I confess to considering all the follow-on series inferior to the original, with Deep Space 9 being the best of the newer Treks and Voyager the worst. I did very much enjoy the 2009 movie; what the next movie holds for the franchise I can’t guess – the trailers don’t grab me, but I’ve noticed that sometimes the trailers just choose the wrong pieces for my taste.
Trek did end up with one of the few parodies I could enjoy, however, in the magnificently written and acted Galaxy Quest, which managed to both skewer the original (and some parts of the follow-ons) and at the same time show how very much the original was loved, and why, something that most parodies fail miserably to do. This was a parody done by people who very much understood both what was wrong, and what was right, with the original and instead of cruel mockery, were simply making gentle fun of the whole thing.
With respect to my writing, I could not possibly escape being influenced by Star Trek. The general optimism of the future, the multispecies cooperative Federation, the memes spread by Trek (by the truckload), these are things I’ve either had to work with, or work against, in anything space related. In some ways, it’s almost a fight to avoid doing something “like” Trek, but still true to my basic nature. I work more at my world consistency, but then, I’m doing all of it myself, not working to a deadline with a dozen other writers all working independently.
But perhaps its single greatest influence is that opening monologue, which to this day still sends a chill down my spine every time I hear it, or the minor variations (“where no one has gone before”).

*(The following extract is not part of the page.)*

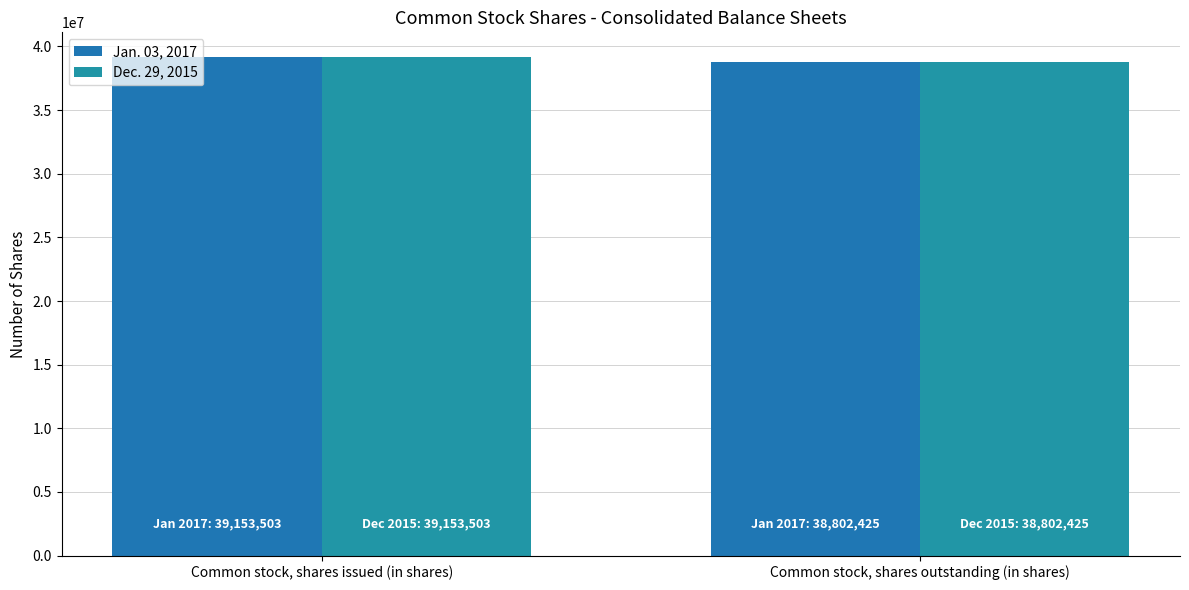

At which label does Jan. 03, 2017 reach its minimum?

Common stock, shares outstanding (in shares)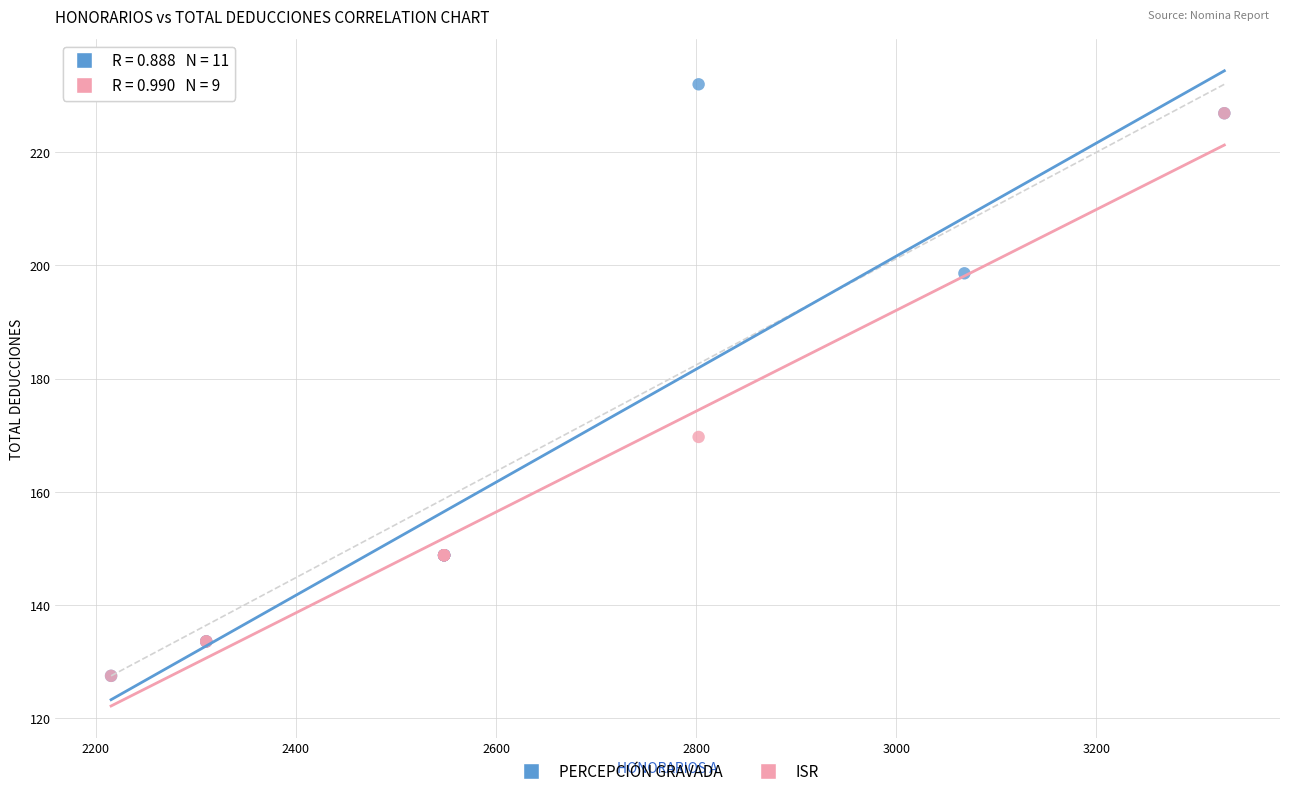

Which series has the largest Y range (max minus min)?

PERCEPCIÓN GRAVADA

It encapsulates the essence of space adventure stories in a way nothing before or since has ever managed, and it can revive that spark of awe and uplifting optimism no matter how dark my days become.
Thank you, Gene Roddenberry. Thank you, William Shatner, Leonard Nimoy, DeForest Kelley, James Doohan, Nichelle Nichols, George Takei, Walter Koenig, and all the rest. For three years you brought wonder into every living room… and then it spread to cover the world.